Ich stelle mir grad vor das alle Harzer Altenpfleger werden :-/ Ja warum sind wir da nicht früher drauf gekommen :-/ ???

Das wär eine sehr gute Idee! Wenn man daran noch die Möglichkeit koppeln würde, dass die Hartzler so einen Zuverdienst hätten und kostenlos ausgebildet werden, würden sicher einige aus der "Vollabhängigkeit" rauskommen. :-D :)^

In jedem Falle sollte die Zahlung von ALG2 an irgendeine Art von "Leistung" gebunden werden! Ansonsten vergessen viele (oder einige lernen es gar nicht erst), dass Lohn im Leben immer an Leistung gebunden ist! ;-)

sEchn<att&erguscxhe


Dann gib den Leuten Arbeit und eine Perspektive.

Darin liegt der grundlegende Denkfehler. Es geht nicht darum, abzuwarten, bis einem etwas gegeben wird, sondern sich die Arbeit zu machen und seine Perspektive selbst zu schaffen. Umschulung auf einen gefragten Beruf, sich selbständig machen, ins Ausland ziehen... Es gibt einige Möglichkeiten. Nicht jede ist für jeden geeignet. Dafür gibt es verschiedene Gründe. Aber noch mehr Ausreden.

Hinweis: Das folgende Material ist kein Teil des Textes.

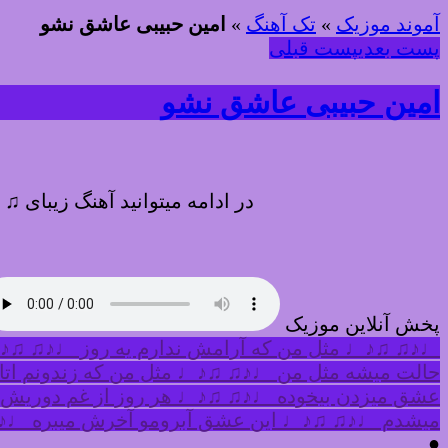
آموند موزیک
»
تک آهنگ
»
امین حبیبی عاشق نشو
پست بعدی
پست قبلی
امین حبیبی عاشق نشو
در ادامه میتوانید آهنگ زیبای 
پخش آنلاین موزیک
♩♪♫ ♫♪♩ مثل من که آرامش ندارم یه روز ♩♪♫ ♫♪♩
حالت میشه مثل من ♩♪♫ ♫♪♩ مثل من که زندونم ات
عشق میزدن بیخوده ♩♪♫ ♫♪♩ هر روز از غم دوریش 
میشدم ♩♪♫ ♫♪♩ این عشق آبرومو آخرش میبره ♩♪♫ 
●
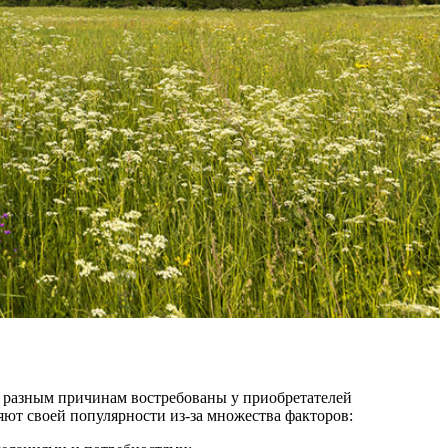
 разным причинам востребованы у приобретателей
ряют своей популярности из-за множества факторов:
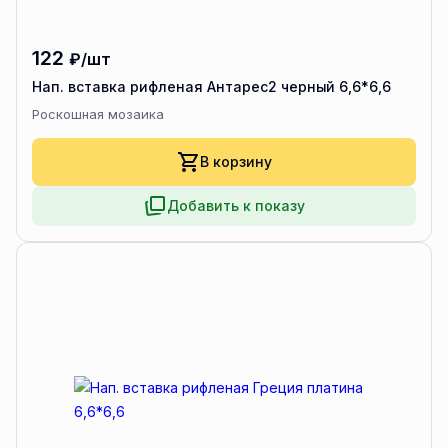
122
₽/шт
Нап. вставка рифленая Антарес2 черный 6,6*6,6
Роскошная мозаика
В корзину
Добавить к показу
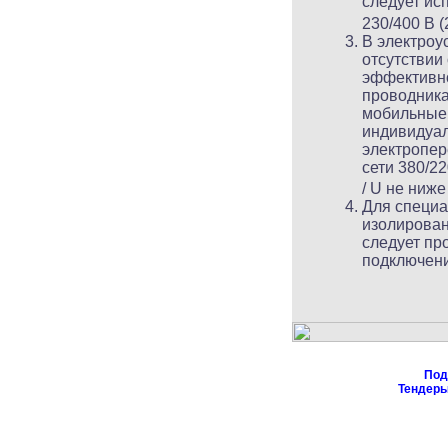
следует ис
230/400 В (
В электроу
отсутствии
эффективно
проводника
мобильные 
индивидуал
электропер
сети 380/2
/ U не ниже
Для специа
изолирован
следует пр
подключени
Под
Тендер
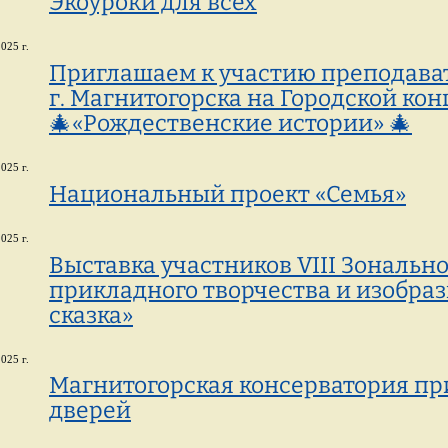
Экоуроки для всех
025 г.
Приглашаем к участию преподав
г. Магнитогорска на Городской ко
🎄«Рождественские истории» 🎄
025 г.
Национальный проект «Семья»
025 г.
Выставка участников VIII Зонально
прикладного творчества и изобраз
сказка»
025 г.
Магнитогорская консерватория пр
дверей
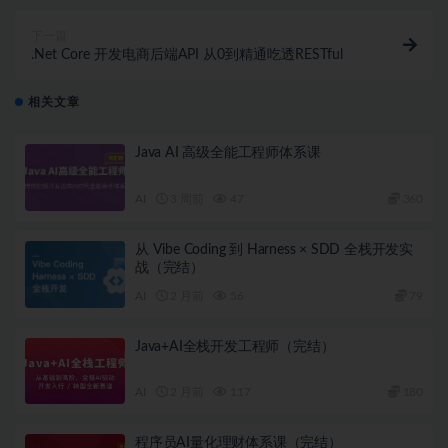
下一篇
.Net Core 开发电商后端API 从0到精通吃透RESTful
相关文章
Java AI 高级全能工程师体系课
AI
3 周前
47
360
从 Vibe Coding 到 Harness × SDD 全栈开发实
战（完结）
AI
2 月前
56
79
Java+AI全栈开发工程师（完结）
AI
2 月前
117
180
程序员AI量化理财体系课（完结）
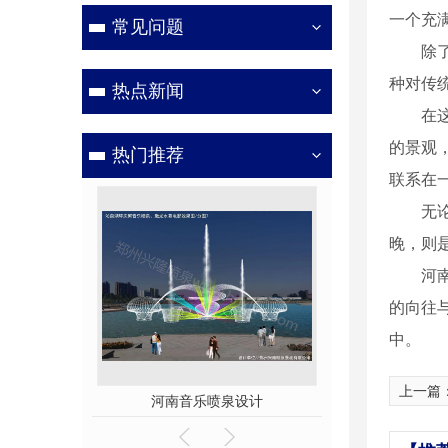
一个充满
常见问题
除
种对传
热点新闻
在
的景观
热门推荐
联系在
无
晚，则
河
的向往
中。
上一篇
喷泉设计
广场梅花形音乐喷泉3
广场梅花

Ich kann die Überlegung verstehen, wenn jemand früher gut verdient hat, daß er bei einer neuen Aufgabe nicht weniger verdienen möchte. Aber dann sollte auch klar sein, daß ALG2 eben noch weniger bedeutet. Nicht unbedingt noch weniger Geld. Es gibt Jobs, bei denen man auf Arbeit geht und trotzdem weniger verdient als jemand, der mit ALG2 zu Hause sitzt. Aber was ist mit dem Selbstwertgefühl? Komplett von anderen abhängig zu sein wird nur wenige zufriedenstellen. Wie unzufrieden sie mit ihrer Situation sind, zeigt sich immer spätestens dann, wenn es um die Höhe der ALG-Bezüge geht.